Nonetheless this logic was only superficially accepted at top Russian state and diplomatic levels, and was never consistently incorporated into military programs. Factoring in a weapon system’s suitability for a first or second strike (i.e., survivability, flight time, hard-target-kill capability, etc.) has never been accepted in the Soviet strategy and most probably is not recognized today.

For the sake of objective analysis, it should be underlined that in contrast to McNamara’s declaratory doctrine of “assured destruction” and the concept of strategic stability stemming from it, actual U.S. war plans emphasized attacking Soviet strategic forces and other military sites before hitting urban-industrial centers, which implied first rather than second strike. The strategic target list was expanded to six thousand sites. The Joint Chiefs of Staff approved the Single Integrated Operational Plan (SIOP)-63 in December 1961.65 Despite the evolution of the strategic doctrine, the actual plans for using U.S. nuclear forces changed very little: a final McNamara SIOP, adopted in February 1967, included the same basic versions of nuclear attacks as SIOP-63. The target list was expanded to ten thousand sites, adding the newly constructed Soviet, Warsaw Pact, and most probably Chinese military and industrial sites.66

During the 1970s and 1980s counterforce and hard-target-kill planning and technical capability was an important, even if variable, element of the U.S. nuclear posture.

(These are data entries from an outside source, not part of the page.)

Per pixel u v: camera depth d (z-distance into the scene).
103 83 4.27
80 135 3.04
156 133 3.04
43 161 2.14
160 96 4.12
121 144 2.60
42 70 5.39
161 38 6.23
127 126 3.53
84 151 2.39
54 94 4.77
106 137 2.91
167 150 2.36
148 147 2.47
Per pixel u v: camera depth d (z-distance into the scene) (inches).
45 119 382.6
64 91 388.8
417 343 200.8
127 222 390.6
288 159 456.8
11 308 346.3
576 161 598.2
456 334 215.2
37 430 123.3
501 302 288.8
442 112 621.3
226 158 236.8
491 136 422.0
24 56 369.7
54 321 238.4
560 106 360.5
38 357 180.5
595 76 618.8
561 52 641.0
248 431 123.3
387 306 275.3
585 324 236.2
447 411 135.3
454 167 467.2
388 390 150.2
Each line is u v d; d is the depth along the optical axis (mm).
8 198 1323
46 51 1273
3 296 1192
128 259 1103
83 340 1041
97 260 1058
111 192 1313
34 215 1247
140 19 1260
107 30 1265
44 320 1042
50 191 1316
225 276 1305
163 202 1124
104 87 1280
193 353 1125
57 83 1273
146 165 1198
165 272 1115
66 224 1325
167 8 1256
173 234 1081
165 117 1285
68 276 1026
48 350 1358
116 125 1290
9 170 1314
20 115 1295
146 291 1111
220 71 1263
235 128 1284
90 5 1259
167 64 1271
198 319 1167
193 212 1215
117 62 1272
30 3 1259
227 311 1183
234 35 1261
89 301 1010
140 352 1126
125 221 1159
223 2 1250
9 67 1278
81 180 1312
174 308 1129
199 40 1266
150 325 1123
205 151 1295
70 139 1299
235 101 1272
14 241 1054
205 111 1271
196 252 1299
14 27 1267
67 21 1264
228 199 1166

It was justified as a counter to the Soviet counterforce capability, instrument of damage limitation (if deterrence fails), arms control bargaining chip, and strategic assurance to NATO allies, which depended on U.S. security guarantees implying nuclear first-use options in Europe. Still, first strike implications of counterforce strategy have been a touchy and confusing subject in the U.S. defense policy, which once again stirred heated debates in Congress and the strategic community and affected weapon programs decisions in the Department of Defense during the two decades after McNamara’s “strategic reformation.”

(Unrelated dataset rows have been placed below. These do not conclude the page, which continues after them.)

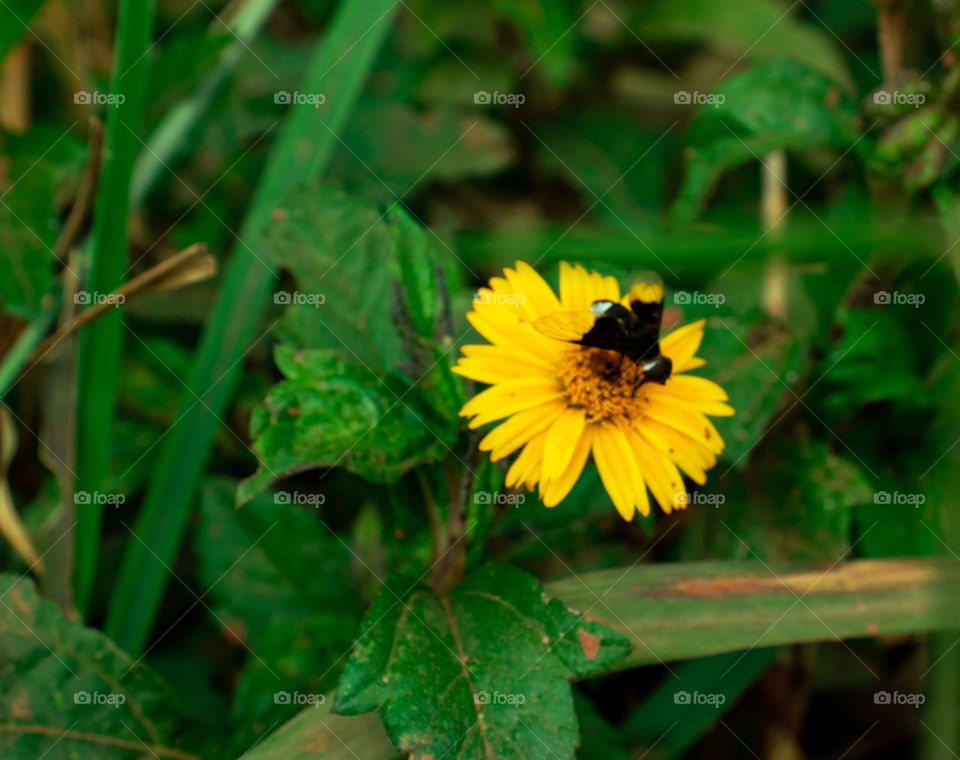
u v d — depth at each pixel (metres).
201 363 0.34
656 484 0.30
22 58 0.37
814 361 0.34
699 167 0.34
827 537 0.33
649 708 0.34
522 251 0.32
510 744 0.29
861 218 0.33
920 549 0.33
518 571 0.30
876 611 0.31
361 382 0.30
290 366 0.30
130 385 0.36
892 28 0.34
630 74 0.45
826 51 0.41
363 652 0.29
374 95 0.41
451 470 0.30
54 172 0.34
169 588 0.36
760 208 0.39
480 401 0.30
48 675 0.31
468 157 0.39
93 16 0.40
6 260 0.34
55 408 0.33
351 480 0.37
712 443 0.30
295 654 0.33
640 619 0.31
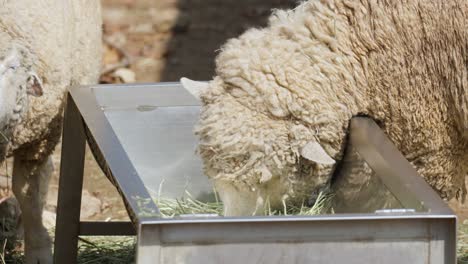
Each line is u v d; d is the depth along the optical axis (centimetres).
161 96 718
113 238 837
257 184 600
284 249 483
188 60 1393
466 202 933
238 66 602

Nothing of the kind took place in the USSR or Russia. The benefit of attacking strategic forces of the opponent was never put in doubt and such capability was to be enhanced within the limits of technology and the budget. Counterforce weapon systems and their employment planning were not considered an indispensable attribute of a first-strike posture (at least from the Soviet/Russian side). Counterforce attacks were to be conducted in parallel to strikes against opponents’ command-control sites and urban-industrial targets.

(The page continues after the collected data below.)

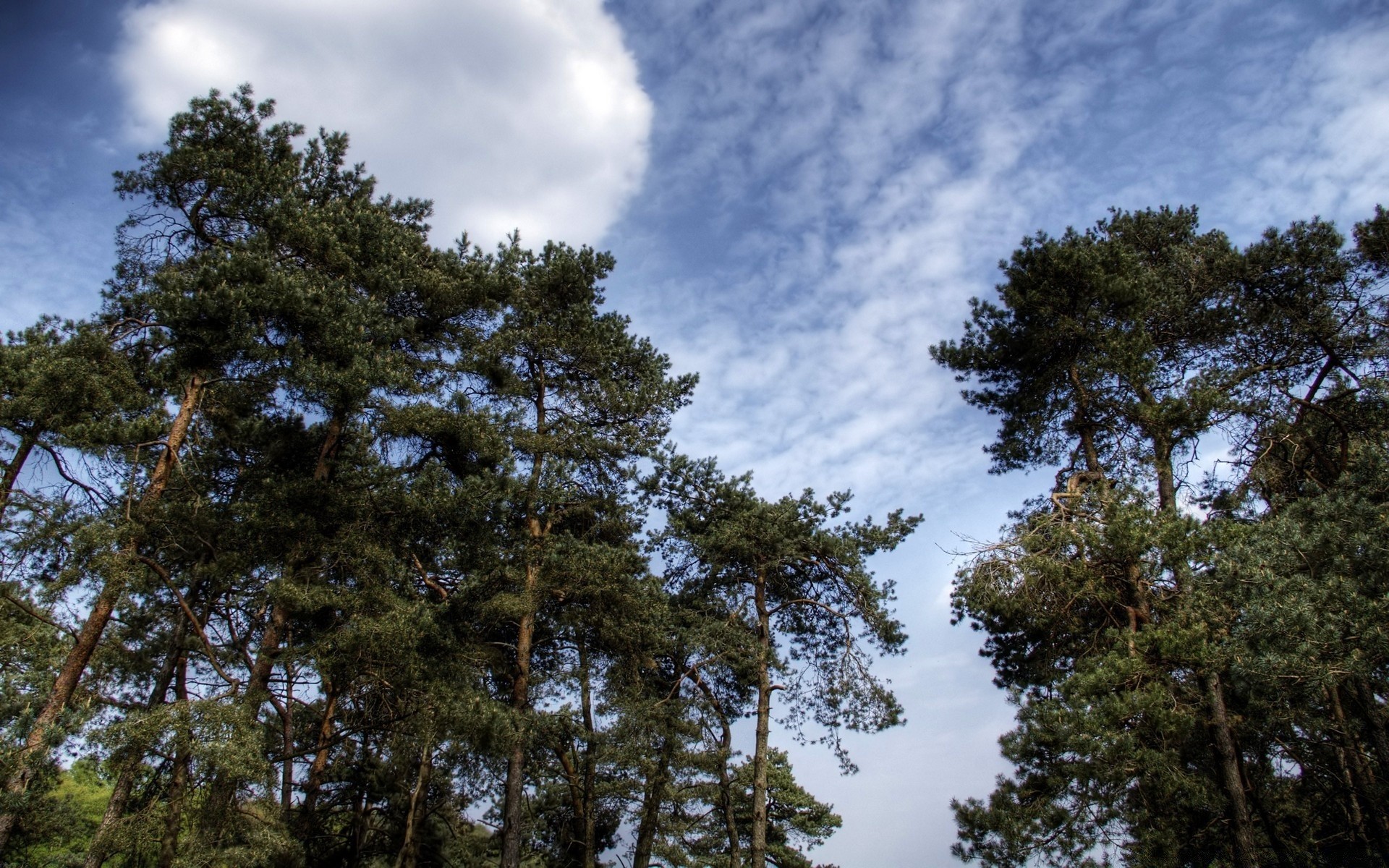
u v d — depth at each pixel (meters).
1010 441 21.83
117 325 15.42
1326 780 17.98
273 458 17.16
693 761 20.05
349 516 16.03
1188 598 15.12
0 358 13.87
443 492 15.99
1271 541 14.79
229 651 17.36
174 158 16.14
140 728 11.63
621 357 21.98
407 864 18.17
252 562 15.26
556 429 20.84
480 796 19.73
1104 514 16.75
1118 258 19.83
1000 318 21.03
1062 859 14.95
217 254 15.35
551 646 20.98
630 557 18.70
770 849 26.94
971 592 17.81
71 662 12.41
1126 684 15.06
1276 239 19.98
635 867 23.09
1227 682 16.00
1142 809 15.42
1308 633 13.41
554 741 20.09
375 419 17.14
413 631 14.35
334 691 15.64
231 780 12.56
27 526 14.24
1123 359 18.06
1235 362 20.91
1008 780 16.25
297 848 14.53
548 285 21.84
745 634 21.58
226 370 15.14
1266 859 17.42
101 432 13.02
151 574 14.41
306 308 14.91
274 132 18.28
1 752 11.06
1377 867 16.95
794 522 22.75
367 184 20.42
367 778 19.12
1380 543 13.77
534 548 18.27
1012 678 20.95
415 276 18.73
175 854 12.78
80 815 14.97
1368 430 18.33
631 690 19.91
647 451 21.47
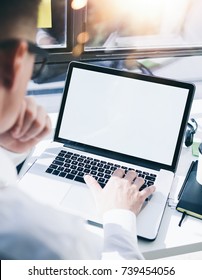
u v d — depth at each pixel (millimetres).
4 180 462
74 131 1000
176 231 791
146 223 779
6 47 397
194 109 1247
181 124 930
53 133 1091
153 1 1254
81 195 848
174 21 1310
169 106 937
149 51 1300
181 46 1318
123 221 722
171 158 933
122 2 1220
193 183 903
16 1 408
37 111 754
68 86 998
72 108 998
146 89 953
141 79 956
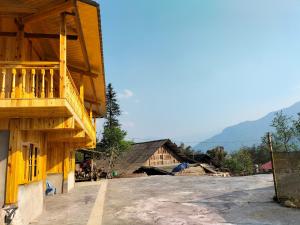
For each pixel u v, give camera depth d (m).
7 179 7.34
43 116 7.73
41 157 10.03
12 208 7.11
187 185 16.47
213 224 7.39
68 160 16.08
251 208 9.27
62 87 6.86
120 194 13.90
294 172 9.84
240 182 16.59
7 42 8.13
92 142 17.19
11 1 7.23
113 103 53.12
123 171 34.19
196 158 44.22
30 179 8.67
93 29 8.07
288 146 23.19
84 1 6.69
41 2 7.08
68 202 12.02
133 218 8.43
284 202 9.59
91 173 26.00
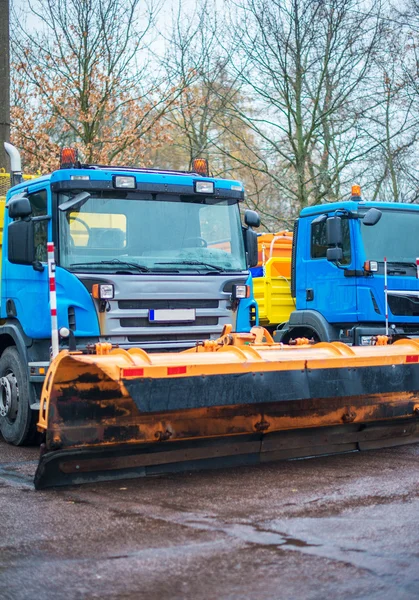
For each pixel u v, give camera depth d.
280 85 22.08
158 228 8.29
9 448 8.41
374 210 11.20
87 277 7.80
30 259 8.00
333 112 21.92
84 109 20.78
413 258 11.73
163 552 4.41
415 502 5.38
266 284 13.46
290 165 22.42
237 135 23.09
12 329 8.55
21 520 5.22
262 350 7.00
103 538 4.73
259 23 21.92
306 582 3.88
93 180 8.03
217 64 23.09
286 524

At the same time, when directed by politically motivated decisions of state authorities, the Russian military had to sacrifice counterforce capabilities for the sake of reaching arms control agreements. This was the case with START I’s 50 percent reduction of heavy ICBMs and still more under START II, which provided for the elimination of all MIRVed land-based missiles and, after seven years of debates, was ratified by the State Duma in 2000 under the rule by newly elected President Putin. This is yet another example of the unique role of arms control for Moscow’s strategic policy, which does not have historic analogies like the United States. It is also one of the reasons why arms control and past treaties are so unpopular in present-day Russia and commonly perceived as unilateral concessions designed to placate U.S. leaders since the time of Gorbachev.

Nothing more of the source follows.